Ils te diront beurk les scoobites. Parce que. Parce que voilà : beurk les scoobites. Beurk, quoi ! Parce que petites roues, parce que boîte à pédale + embrayage à levier = bien. Alors qu'essaye ? Peut-être que ça sera bien pour toi, alors il ne faut pas les écouter : ils ne savent rien. Peut-être même qu'un trois-roues ça serait bien pour toi. Faut pas les écouter. Ils répètent beurk scoobite parce que d'autres disent beurk scoobite, comme des disques rayés. Essaye, tu verras. Essaye en ville, essaye sur route, essaye même en montagne parce qu'un scoobite ça frotte vite alors il faut faire attention.

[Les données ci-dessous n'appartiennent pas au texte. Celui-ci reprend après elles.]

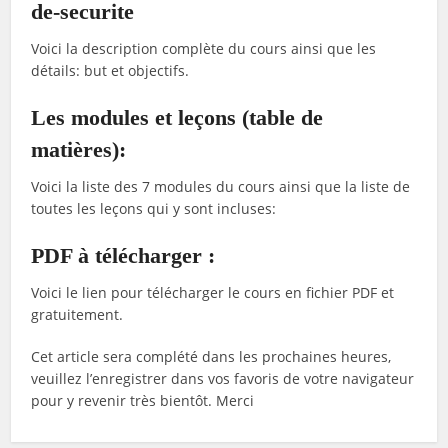
de-securite
Voici la description complète du cours ainsi que les
détails: but et objectifs.
Les modules et leçons (table de
matières):
Voici la liste des 7 modules du cours ainsi que la liste de
toutes les leçons qui y sont incluses:
PDF à télécharger :
Voici le lien pour télécharger le cours en fichier PDF et
gratuitement.
Cet article sera complété dans les prochaines heures,
veuillez l’enregistrer dans vos favoris de votre navigateur
pour y revenir très bientôt. Merci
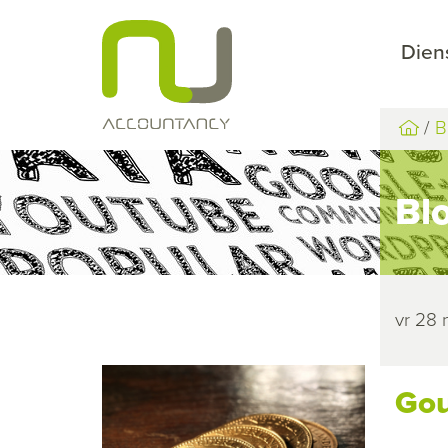
Dien
B
Bl
vr 28
Gou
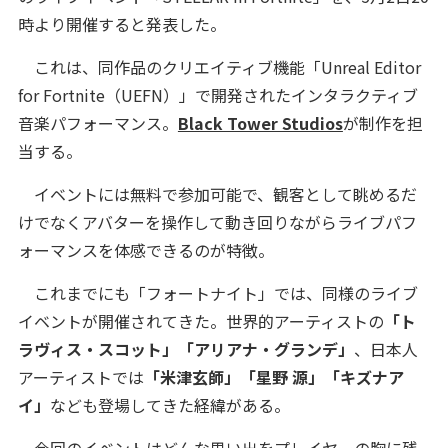
時より開催すると発表した。
これは、同作品のクリエイティブ機能「Unreal Editor
for Fortnite（UEFN）」で開発されたインタラクティブ
音楽パフォーマンス。
Black Tower Studios
が制作を担
当する。
イベントには無料で参加可能で、観客として眺めるだ
けでなくアバターを操作して動き回りながらライブパフ
ォーマンスを体感できるのが特徴。
これまでにも「フォートナイト」では、同様のライブ
イベントが開催されてきた。世界的アーティストの
「ト
ラヴィス・スコット」「アリアナ・グランデ」
、日本人
アーティストでは
「米津玄師」「星野 源」「キズナア
イ」
なども登場してきた経緯がある。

Ils te diront wohah la route très vite, en bande, comme dans les films, comme des corbeaux -tous en noir qui fait peur. Mais ne les suis pas. Pas tout de suite. D'abord, apprends. Apprends à séparer la grosse boule de sensations qui te tombe dessus au début. Qui t'arrive en pleine tronche. Apprends à séparer les vibrations dans les mains de celles dans les fesses et dans les pieds. Apprends les vibrations sur le bitume, sur le pavé. Attention aux plaques métalliques sous la pluie ; aux bandes blanches, aux stries longitudinales qui happent ta roue avant, aux rails de tram, aux séparateurs, aux plots. Après, seulement, après tu pourras rouler avec le pack. Wahou la route en groupe, avec les Rossi de la ligne droite et les Yorkshires sous amphétamines.

Ils te diront que wohah la route en groupe, en nuées, en route pour le Bol ou les 24 Heures, comme des étourneaux. Mais plus tard. Pas tout de suite. Après avoir appris qu'en selle tu es seul. Seul face à la route et ses dangers. La route et ses pièges. La route prête à te manger pour un rien, juste parce que tu es là à ce moment-là. Tu iras par terre. Une fois, deux fois, trois fois. Peut-être moins facilement au fil des kilomètres, parce que tu auras appris les pièges, la limite. À chaque tour de roue, la route peut te rappeler que c'est elle qui décide de te laisser la vie, en équilibre sur tes deux roues. Alors laisse-les partir devant. Tu as le temps et rien à prouver, surtout pas à la route. Tu as tout le temps de devenir comme eux à ton tour.